BEGIN
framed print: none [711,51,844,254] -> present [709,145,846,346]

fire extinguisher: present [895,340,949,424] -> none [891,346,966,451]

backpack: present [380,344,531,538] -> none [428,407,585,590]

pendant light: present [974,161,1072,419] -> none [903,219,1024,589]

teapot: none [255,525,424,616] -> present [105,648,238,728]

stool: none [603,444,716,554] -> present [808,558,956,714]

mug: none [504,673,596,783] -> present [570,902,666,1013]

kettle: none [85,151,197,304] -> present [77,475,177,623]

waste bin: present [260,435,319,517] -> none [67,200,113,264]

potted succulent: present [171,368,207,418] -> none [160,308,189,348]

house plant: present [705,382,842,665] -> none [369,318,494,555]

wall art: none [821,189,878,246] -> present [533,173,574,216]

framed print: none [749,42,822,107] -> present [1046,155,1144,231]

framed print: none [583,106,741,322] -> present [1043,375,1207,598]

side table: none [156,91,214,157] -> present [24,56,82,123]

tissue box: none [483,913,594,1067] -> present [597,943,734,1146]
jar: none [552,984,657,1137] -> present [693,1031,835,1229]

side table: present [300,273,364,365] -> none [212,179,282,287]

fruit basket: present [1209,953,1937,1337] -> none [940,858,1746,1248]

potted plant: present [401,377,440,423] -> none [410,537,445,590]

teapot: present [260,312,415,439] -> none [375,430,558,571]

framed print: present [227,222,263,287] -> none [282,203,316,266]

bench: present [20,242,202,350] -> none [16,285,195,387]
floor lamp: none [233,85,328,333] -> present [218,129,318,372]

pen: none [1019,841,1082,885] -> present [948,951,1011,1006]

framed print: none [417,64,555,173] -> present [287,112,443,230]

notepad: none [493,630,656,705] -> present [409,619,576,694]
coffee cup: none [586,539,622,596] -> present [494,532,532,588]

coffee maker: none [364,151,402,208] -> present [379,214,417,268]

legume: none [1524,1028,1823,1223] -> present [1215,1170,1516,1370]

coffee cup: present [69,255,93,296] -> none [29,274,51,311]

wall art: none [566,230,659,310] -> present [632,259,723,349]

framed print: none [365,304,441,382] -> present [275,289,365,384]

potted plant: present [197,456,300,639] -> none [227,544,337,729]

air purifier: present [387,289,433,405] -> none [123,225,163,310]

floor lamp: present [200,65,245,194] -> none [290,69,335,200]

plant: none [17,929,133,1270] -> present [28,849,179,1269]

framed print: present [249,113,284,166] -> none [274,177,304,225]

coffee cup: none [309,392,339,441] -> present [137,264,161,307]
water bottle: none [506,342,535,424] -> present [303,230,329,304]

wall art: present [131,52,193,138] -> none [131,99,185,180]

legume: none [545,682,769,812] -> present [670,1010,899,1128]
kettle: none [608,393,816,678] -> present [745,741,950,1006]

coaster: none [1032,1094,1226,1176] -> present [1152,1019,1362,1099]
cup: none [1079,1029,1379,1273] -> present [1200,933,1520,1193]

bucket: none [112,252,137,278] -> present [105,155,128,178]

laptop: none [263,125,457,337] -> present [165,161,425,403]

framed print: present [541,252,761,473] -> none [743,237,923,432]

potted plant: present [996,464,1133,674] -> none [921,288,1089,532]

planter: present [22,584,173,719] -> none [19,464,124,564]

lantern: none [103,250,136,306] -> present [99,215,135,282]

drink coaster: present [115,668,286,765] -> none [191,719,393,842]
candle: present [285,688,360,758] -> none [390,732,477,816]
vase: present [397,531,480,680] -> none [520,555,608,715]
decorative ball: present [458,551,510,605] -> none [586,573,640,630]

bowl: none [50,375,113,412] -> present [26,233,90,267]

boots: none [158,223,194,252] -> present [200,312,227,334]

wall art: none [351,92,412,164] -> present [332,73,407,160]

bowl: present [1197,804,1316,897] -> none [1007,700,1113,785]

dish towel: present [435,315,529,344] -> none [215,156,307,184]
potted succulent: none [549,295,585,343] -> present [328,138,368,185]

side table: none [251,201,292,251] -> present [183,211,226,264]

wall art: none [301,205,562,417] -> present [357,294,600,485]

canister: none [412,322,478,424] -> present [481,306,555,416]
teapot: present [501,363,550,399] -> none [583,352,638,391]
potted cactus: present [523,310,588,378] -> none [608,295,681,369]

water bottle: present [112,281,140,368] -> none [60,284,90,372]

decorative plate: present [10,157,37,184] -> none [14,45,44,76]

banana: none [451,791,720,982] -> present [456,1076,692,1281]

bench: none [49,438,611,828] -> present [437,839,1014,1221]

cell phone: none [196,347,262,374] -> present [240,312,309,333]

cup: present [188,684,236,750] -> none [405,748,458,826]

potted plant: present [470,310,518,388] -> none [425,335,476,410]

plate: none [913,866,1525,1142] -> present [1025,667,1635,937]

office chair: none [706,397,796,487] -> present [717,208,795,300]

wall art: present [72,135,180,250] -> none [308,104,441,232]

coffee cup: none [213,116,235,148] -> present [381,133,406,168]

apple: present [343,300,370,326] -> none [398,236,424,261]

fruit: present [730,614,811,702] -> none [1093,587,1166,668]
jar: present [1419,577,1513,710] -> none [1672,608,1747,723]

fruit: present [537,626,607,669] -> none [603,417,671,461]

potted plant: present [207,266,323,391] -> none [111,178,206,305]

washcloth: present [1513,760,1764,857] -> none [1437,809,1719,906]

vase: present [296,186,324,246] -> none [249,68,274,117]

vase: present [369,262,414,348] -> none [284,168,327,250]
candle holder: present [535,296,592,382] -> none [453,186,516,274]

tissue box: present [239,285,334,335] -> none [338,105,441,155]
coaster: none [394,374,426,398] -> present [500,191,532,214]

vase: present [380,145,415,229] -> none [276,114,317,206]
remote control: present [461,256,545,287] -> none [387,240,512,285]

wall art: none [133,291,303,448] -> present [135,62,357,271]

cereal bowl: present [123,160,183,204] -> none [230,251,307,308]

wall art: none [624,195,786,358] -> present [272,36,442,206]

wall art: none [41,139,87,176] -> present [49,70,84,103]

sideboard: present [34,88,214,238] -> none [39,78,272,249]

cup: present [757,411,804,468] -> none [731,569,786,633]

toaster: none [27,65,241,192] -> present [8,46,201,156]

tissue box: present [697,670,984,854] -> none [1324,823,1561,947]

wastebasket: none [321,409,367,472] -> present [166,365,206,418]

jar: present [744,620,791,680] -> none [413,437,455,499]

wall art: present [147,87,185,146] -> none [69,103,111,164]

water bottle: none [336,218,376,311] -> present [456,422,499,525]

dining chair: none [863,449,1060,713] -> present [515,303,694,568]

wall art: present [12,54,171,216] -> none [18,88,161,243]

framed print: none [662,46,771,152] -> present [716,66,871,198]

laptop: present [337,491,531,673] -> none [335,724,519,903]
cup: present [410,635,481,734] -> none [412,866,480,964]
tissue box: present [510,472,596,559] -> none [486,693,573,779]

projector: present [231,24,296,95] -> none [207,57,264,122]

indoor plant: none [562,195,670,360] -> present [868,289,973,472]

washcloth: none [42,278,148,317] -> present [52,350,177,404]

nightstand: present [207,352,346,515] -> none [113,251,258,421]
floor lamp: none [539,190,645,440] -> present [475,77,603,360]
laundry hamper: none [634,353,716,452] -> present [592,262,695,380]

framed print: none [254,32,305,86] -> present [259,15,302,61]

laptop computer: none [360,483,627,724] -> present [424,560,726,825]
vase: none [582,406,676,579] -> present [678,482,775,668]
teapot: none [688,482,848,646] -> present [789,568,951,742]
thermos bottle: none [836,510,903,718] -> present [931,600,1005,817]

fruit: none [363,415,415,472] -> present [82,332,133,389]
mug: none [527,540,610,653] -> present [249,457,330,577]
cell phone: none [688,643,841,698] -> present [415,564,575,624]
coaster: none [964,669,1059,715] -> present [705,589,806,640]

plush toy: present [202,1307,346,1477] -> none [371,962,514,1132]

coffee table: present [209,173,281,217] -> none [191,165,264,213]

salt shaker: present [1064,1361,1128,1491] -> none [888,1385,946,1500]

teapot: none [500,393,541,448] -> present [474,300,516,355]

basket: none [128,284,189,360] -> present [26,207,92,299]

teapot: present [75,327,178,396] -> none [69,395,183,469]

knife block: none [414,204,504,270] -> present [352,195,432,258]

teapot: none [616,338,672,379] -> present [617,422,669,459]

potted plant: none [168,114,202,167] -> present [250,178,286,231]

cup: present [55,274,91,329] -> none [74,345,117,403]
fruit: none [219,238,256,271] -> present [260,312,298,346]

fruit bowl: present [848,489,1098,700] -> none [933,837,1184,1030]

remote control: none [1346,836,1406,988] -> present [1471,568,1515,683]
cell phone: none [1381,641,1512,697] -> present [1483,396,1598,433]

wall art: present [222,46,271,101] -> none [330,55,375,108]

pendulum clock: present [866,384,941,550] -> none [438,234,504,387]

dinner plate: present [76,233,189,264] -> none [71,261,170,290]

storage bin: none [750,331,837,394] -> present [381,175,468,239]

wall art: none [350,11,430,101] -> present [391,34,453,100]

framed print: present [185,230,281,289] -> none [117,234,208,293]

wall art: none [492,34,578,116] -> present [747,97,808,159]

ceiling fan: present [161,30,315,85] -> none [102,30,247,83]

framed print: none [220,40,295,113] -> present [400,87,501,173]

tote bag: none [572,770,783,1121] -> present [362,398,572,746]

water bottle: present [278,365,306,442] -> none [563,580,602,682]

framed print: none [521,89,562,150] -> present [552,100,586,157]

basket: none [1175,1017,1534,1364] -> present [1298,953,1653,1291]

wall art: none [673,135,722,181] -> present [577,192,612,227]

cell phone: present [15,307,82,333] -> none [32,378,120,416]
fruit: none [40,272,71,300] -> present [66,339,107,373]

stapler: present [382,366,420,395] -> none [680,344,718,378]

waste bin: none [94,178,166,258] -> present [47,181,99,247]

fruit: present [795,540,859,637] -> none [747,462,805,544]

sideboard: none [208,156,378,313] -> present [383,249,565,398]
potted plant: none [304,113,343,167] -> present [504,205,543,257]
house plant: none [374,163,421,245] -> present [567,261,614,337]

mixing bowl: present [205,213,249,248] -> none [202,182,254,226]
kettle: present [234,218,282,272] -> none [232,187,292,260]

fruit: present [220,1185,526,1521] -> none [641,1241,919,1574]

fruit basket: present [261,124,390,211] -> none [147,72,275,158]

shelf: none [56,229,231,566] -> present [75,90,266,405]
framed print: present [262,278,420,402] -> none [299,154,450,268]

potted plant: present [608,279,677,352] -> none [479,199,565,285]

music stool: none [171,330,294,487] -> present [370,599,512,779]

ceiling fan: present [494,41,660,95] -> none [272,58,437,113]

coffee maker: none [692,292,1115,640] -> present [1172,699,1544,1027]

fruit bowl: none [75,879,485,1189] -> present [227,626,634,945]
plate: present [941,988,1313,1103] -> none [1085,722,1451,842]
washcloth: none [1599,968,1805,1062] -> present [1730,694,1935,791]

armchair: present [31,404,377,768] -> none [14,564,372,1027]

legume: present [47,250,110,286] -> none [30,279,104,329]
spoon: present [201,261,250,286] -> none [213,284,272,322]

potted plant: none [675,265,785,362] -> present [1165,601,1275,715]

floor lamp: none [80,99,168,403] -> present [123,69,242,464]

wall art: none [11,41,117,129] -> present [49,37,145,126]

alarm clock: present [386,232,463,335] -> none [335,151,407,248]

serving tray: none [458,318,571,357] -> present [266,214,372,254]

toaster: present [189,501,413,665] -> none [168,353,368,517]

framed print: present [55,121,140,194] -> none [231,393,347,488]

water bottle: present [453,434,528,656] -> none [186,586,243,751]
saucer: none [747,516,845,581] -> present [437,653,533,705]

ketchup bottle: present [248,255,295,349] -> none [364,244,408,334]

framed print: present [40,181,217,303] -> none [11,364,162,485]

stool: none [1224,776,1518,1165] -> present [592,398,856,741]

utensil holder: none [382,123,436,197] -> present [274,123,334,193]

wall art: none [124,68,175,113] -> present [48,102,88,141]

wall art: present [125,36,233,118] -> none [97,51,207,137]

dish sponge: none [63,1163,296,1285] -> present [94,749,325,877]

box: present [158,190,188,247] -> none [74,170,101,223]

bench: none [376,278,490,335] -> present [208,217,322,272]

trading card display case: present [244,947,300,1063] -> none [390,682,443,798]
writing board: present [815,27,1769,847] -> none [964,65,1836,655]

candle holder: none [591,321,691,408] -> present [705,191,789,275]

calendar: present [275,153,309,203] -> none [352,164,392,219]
END
ASSIGNMENT
Copying word for word, give each line of the data above from the first one through the line containing "stool: none [603,444,716,554]", and nothing else.

ANSWER SECTION
framed print: none [711,51,844,254] -> present [709,145,846,346]

fire extinguisher: present [895,340,949,424] -> none [891,346,966,451]

backpack: present [380,344,531,538] -> none [428,407,585,590]

pendant light: present [974,161,1072,419] -> none [903,219,1024,589]

teapot: none [255,525,424,616] -> present [105,648,238,728]

stool: none [603,444,716,554] -> present [808,558,956,714]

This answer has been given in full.